Environmental activists claim that synthetic fertilizer from farms is threatening the marine life in the Gulf of Mexico by causing the rampant spread of a “dead zone” of low-oxygen water.

New research, however, shows that the Gulf of Mexico had the seasonal “dead zones” of low-oxygen water as early as 1817—long before farmers even settled the Mississippi Valley.

Lisa Osterman of the U.S. Geological Survey says seabed sediment cores taken from the continental shelf off Louisiana show a series of low-oxygen—or hypoxic—episodes between 1817 and 1910. She says the shells of tiny microfauna, which don’t mind low oxygen levels and like the organic detritus in the “dead zones,” are more abundant in the sediments dated to the hypoxic surges.

Osterman’s sediment cores also confirm that high water flows in the Mississippi River are the biggest cause of the nutrient surges that produce low-oxygen conditions. Even as the surges nourish the Gulf marine ecosystem with nitrogen, phosphate, and organic matter, they also produce big algae blooms that sink to the bottom—absorbing local oxygen as they decay.

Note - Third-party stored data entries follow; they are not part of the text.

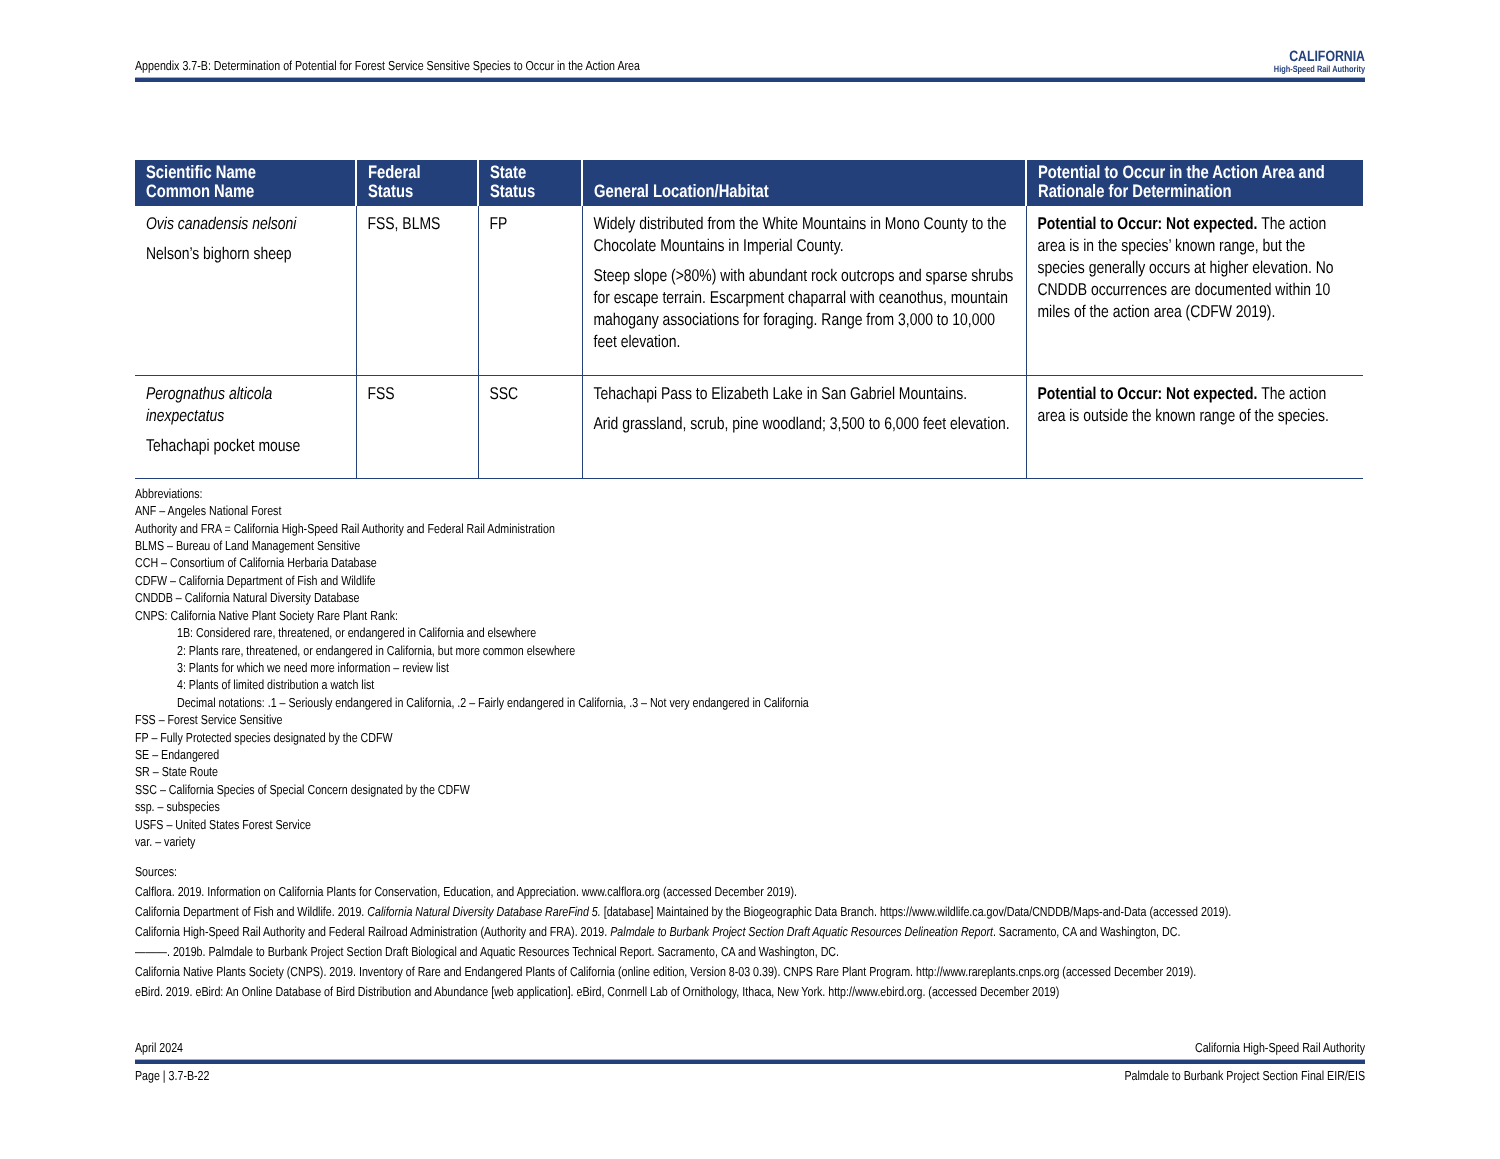Appendix 3.7-B: Determination of Potential for Forest Service Sensitive Species to Occur in the Action Area CALIFORNIA
High-Speed Rail Authority
| Scientific Name Common Name | Federal Status | State Status | General Location/Habitat | Potential to Occur in the Action Area and Rationale for Determination |
| --- | --- | --- | --- | --- |
| Ovis canadensis nelsoni Nelson’s bighorn sheep | FSS, BLMS | FP | Widely distributed from the White Mountains in Mono County to the Chocolate Mountains in Imperial County. Steep slope (>80%) with abundant rock outcrops and sparse shrubs for escape terrain. Escarpment chaparral with ceanothus, mountain mahogany associations for foraging. Range from 3,000 to 10,000 feet elevation. | Potential to Occur: Not expected. The action area is in the species’ known range, but the species generally occurs at higher elevation. No CNDDB occurrences are documented within 10 miles of the action area (CDFW 2019). |
| Perognathus alticola inexpectatus Tehachapi pocket mouse | FSS | SSC | Tehachapi Pass to Elizabeth Lake in San Gabriel Mountains. Arid grassland, scrub, pine woodland; 3,500 to 6,000 feet elevation. | Potential to Occur: Not expected. The action area is outside the known range of the species. |
Abbreviations:
ANF – Angeles National Forest
Authority and FRA = California High-Speed Rail Authority and Federal Rail Administration
BLMS – Bureau of Land Management Sensitive
CCH – Consortium of California Herbaria Database
CDFW – California Department of Fish and Wildlife
CNDDB – California Natural Diversity Database
CNPS: California Native Plant Society Rare Plant Rank:
1B: Considered rare, threatened, or endangered in California and elsewhere
2: Plants rare, threatened, or endangered in California, but more common elsewhere
3: Plants for which we need more information – review list
4: Plants of limited distribution a watch list
Decimal notations: .1 – Seriously endangered in California, .2 – Fairly endangered in California, .3 – Not very endangered in California
FSS – Forest Service Sensitive
FP – Fully Protected species designated by the CDFW
SE – Endangered
SR – State Route
SSC – California Species of Special Concern designated by the CDFW
ssp. – subspecies
USFS – United States Forest Service
var. – variety
Sources:
Calflora. 2019. Information on California Plants for Conservation, Education, and Appreciation. www.calflora.org (accessed December 2019).
California Department of Fish and Wildlife. 2019. California Natural Diversity Database RareFind 5. [database] Maintained by the Biogeographic Data Branch. https://www.wildlife.ca.gov/Data/CNDDB/Maps-and-Data (accessed 2019).
California High-Speed Rail Authority and Federal Railroad Administration (Authority and FRA). 2019. Palmdale to Burbank Project Section Draft Aquatic Resources Delineation Report. Sacramento, CA and Washington, DC.
———. 2019b. Palmdale to Burbank Project Section Draft Biological and Aquatic Resources Technical Report. Sacramento, CA and Washington, DC.
California Native Plants Society (CNPS). 2019. Inventory of Rare and Endangered Plants of California (online edition, Version 8-03 0.39). CNPS Rare Plant Program. http://www.rareplants.cnps.org (accessed December 2019).
eBird. 2019. eBird: An Online Database of Bird Distribution and Abundance [web application]. eBird, Conrnell Lab of Ornithology, Ithaca, New York. http://www.ebird.org. (accessed December 2019)
April 2024 California High-Speed Rail Authority
Page | 3.7-B-22 Palmdale to Burbank Project Section Final EIR/EIS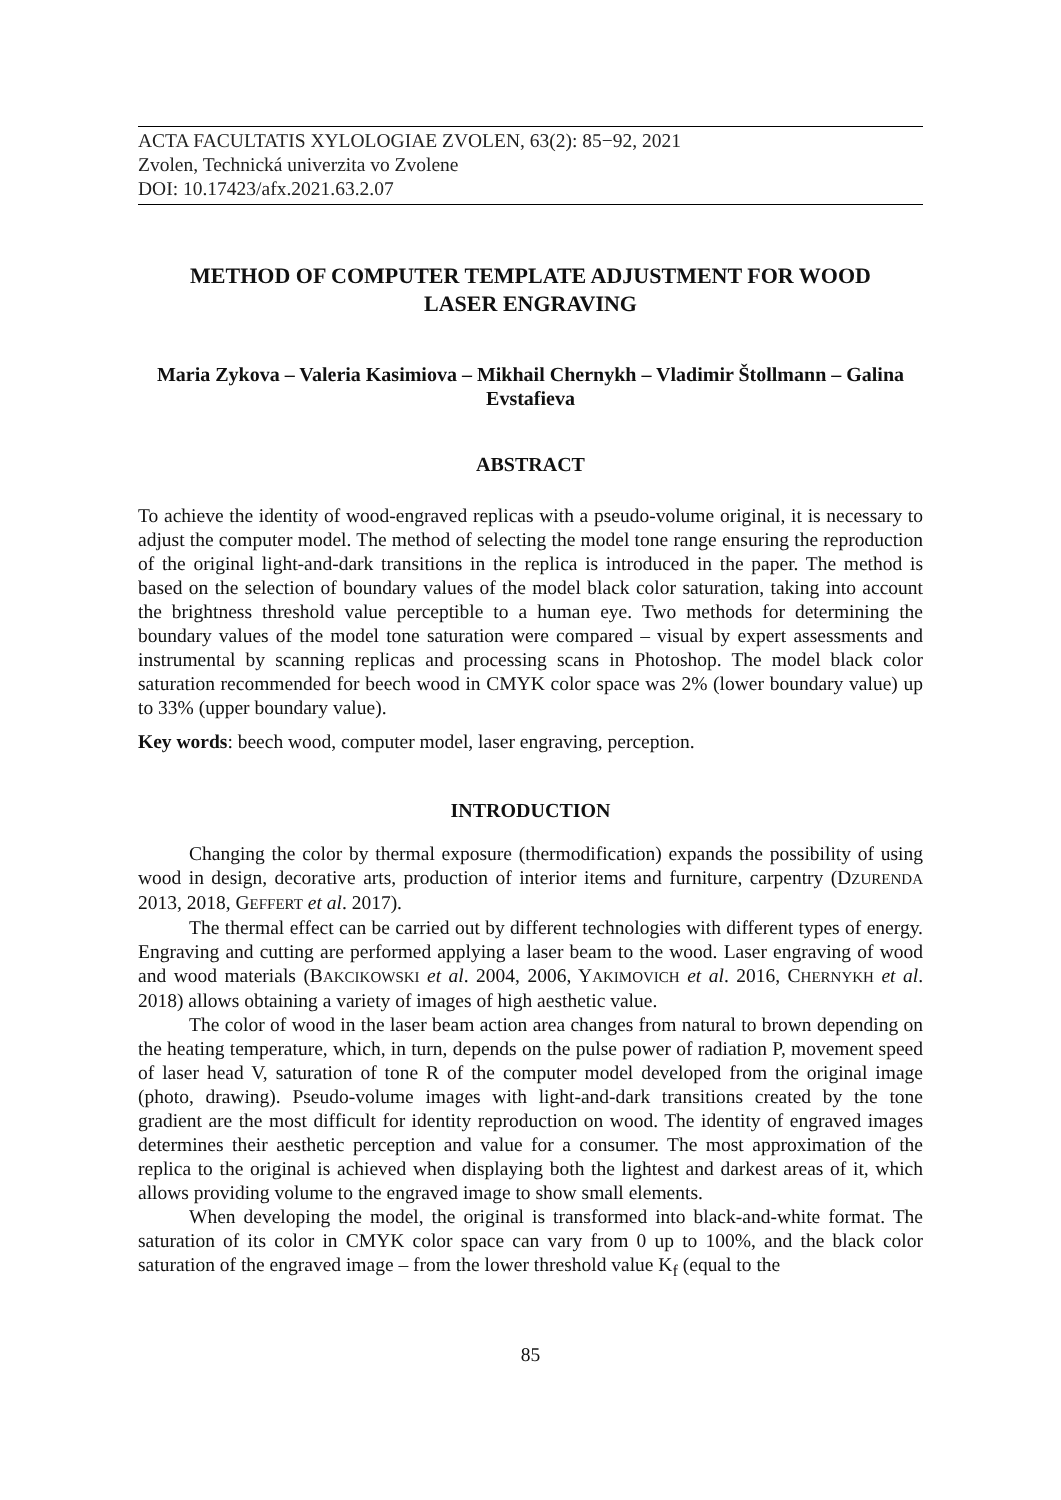ACTA FACULTATIS XYLOLOGIAE ZVOLEN, 63(2): 85−92, 2021
Zvolen, Technická univerzita vo Zvolene
DOI: 10.17423/afx.2021.63.2.07
METHOD OF COMPUTER TEMPLATE ADJUSTMENT FOR WOOD LASER ENGRAVING
Maria Zykova – Valeria Kasimiova – Mikhail Chernykh – Vladimir Štollmann – Galina Evstafieva
ABSTRACT
To achieve the identity of wood-engraved replicas with a pseudo-volume original, it is necessary to adjust the computer model. The method of selecting the model tone range ensuring the reproduction of the original light-and-dark transitions in the replica is introduced in the paper. The method is based on the selection of boundary values of the model black color saturation, taking into account the brightness threshold value perceptible to a human eye. Two methods for determining the boundary values of the model tone saturation were compared – visual by expert assessments and instrumental by scanning replicas and processing scans in Photoshop. The model black color saturation recommended for beech wood in CMYK color space was 2% (lower boundary value) up to 33% (upper boundary value).
Key words: beech wood, computer model, laser engraving, perception.
INTRODUCTION
Changing the color by thermal exposure (thermodification) expands the possibility of using wood in design, decorative arts, production of interior items and furniture, carpentry (DZURENDA 2013, 2018, GEFFERT et al. 2017).
The thermal effect can be carried out by different technologies with different types of energy. Engraving and cutting are performed applying a laser beam to the wood. Laser engraving of wood and wood materials (BAKCIKOWSKI et al. 2004, 2006, YAKIMOVICH et al. 2016, CHERNYKH et al. 2018) allows obtaining a variety of images of high aesthetic value.
The color of wood in the laser beam action area changes from natural to brown depending on the heating temperature, which, in turn, depends on the pulse power of radiation P, movement speed of laser head V, saturation of tone R of the computer model developed from the original image (photo, drawing). Pseudo-volume images with light-and-dark transitions created by the tone gradient are the most difficult for identity reproduction on wood. The identity of engraved images determines their aesthetic perception and value for a consumer. The most approximation of the replica to the original is achieved when displaying both the lightest and darkest areas of it, which allows providing volume to the engraved image to show small elements.
When developing the model, the original is transformed into black-and-white format. The saturation of its color in CMYK color space can vary from 0 up to 100%, and the black color saturation of the engraved image – from the lower threshold value K<sub>f</sub> (equal to the
85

The Gulf of Mexico is one of the world’s richest marine ecosystems because of the nutrient-rich water coming down the Mississippi from the rich lands of the Corn Belt and Great Plains. More than 40 major rivers worldwide have similar seasonal low-oxygen zones where nutrient-rich fresh water meets salt water in enclosed bays. Much of the open ocean, by contrast, is a “marine desert” with little aquatic life.

In the Gulf of Mexico, a huge pod of 300 endangered sperm whales feeds on the outer fringes of the dead zone where the fish and squid they eat are most numerous.

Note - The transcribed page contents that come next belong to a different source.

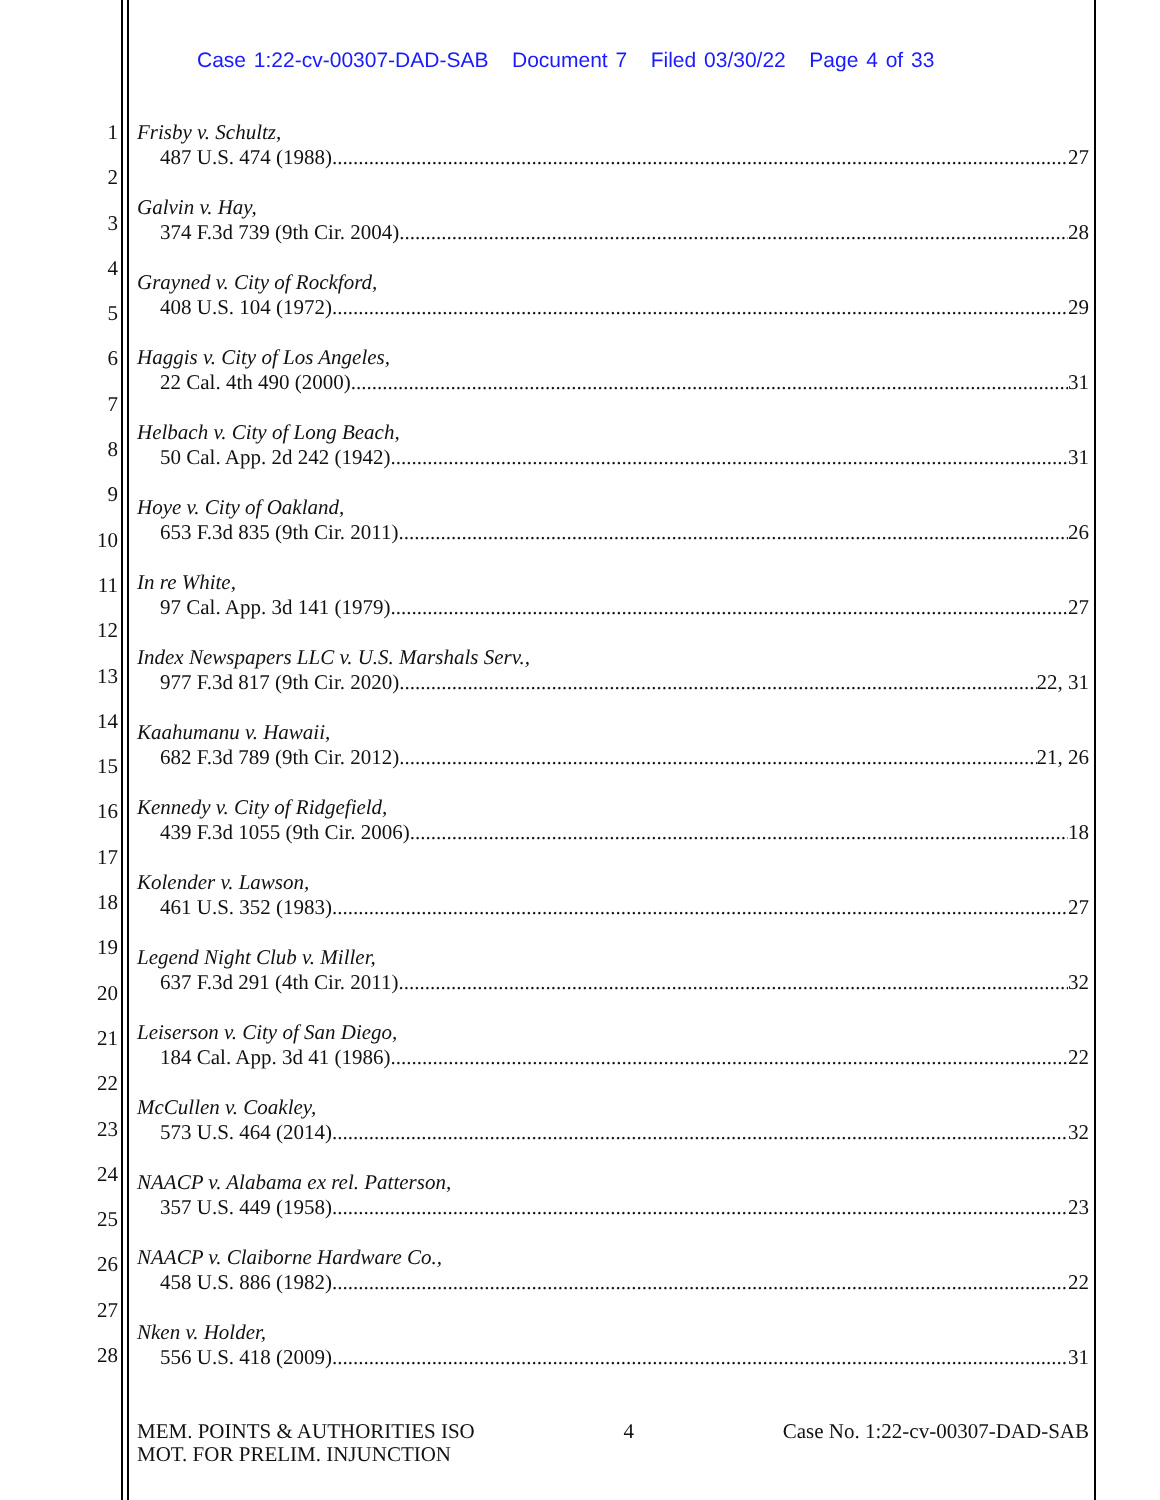Case 1:22-cv-00307-DAD-SAB Document 7 Filed 03/30/22 Page 4 of 33
1
2
3
4
5
6
7
8
9
10
11
12
13
14
15
16
17
18
19
20
21
22
23
24
25
26
27
28
Frisby v. Schultz,
487 U.S. 474 (1988) 27
Galvin v. Hay,
374 F.3d 739 (9th Cir. 2004) 28
Grayned v. City of Rockford,
408 U.S. 104 (1972) 29
Haggis v. City of Los Angeles,
22 Cal. 4th 490 (2000) 31
Helbach v. City of Long Beach,
50 Cal. App. 2d 242 (1942) 31
Hoye v. City of Oakland,
653 F.3d 835 (9th Cir. 2011) 26
In re White,
97 Cal. App. 3d 141 (1979) 27
Index Newspapers LLC v. U.S. Marshals Serv.,
977 F.3d 817 (9th Cir. 2020) 22, 31
Kaahumanu v. Hawaii,
682 F.3d 789 (9th Cir. 2012) 21, 26
Kennedy v. City of Ridgefield,
439 F.3d 1055 (9th Cir. 2006) 18
Kolender v. Lawson,
461 U.S. 352 (1983) 27
Legend Night Club v. Miller,
637 F.3d 291 (4th Cir. 2011) 32
Leiserson v. City of San Diego,
184 Cal. App. 3d 41 (1986) 22
McCullen v. Coakley,
573 U.S. 464 (2014) 32
NAACP v. Alabama ex rel. Patterson,
357 U.S. 449 (1958) 23
NAACP v. Claiborne Hardware Co.,
458 U.S. 886 (1982) 22
Nken v. Holder,
556 U.S. 418 (2009) 31
MEM. POINTS & AUTHORITIES ISO
MOT. FOR PRELIM. INJUNCTION
4 Case No. 1:22-cv-00307-DAD-SAB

Osterman says the Gulf of Mexico’s low-oxygen zones have gotten larger in recent history (post 1930s) when farmers began using synthetic fertilizers. Recent big floods in 1979, 1983, 1993, and 1998 have also sharply expanded the “dead zones,” sometimes for several years after the high water.

However, the hypoxic zones have never occupied even 1 percent of the Gulf water area, and even less of its volume because the hypoxia occurs in shallow water. Moreover, the mouth of the Gulf of Mexico is 400 miles wide. The Black Sea, by contrast, where hypoxic conditions are much more severe, is a nearly enclosed body of water drained only by the Hellespont, which is less than a mile wide.

Agriculturists note that there is little threat of any long-term damage to the Gulf from farm fertilizers. Even before farming, huge tonnages of nutrients came down the Mississippi from the millions of bison, antelope, and birds; the billions of grasshoppers that lived on the plains; and the organic detritus from the forests. That’s why there were hypoxic events in the early 1800s, and almost certainly long before.

Farm fertilizer use has not increased in the past 25 years, while yields in the corn fields that get most of the fertilizer have risen nearly 30 percent. Thus, 30 percent less nitrogen is probably being leached into the Mississippi’s tributary rivers today than in 1975.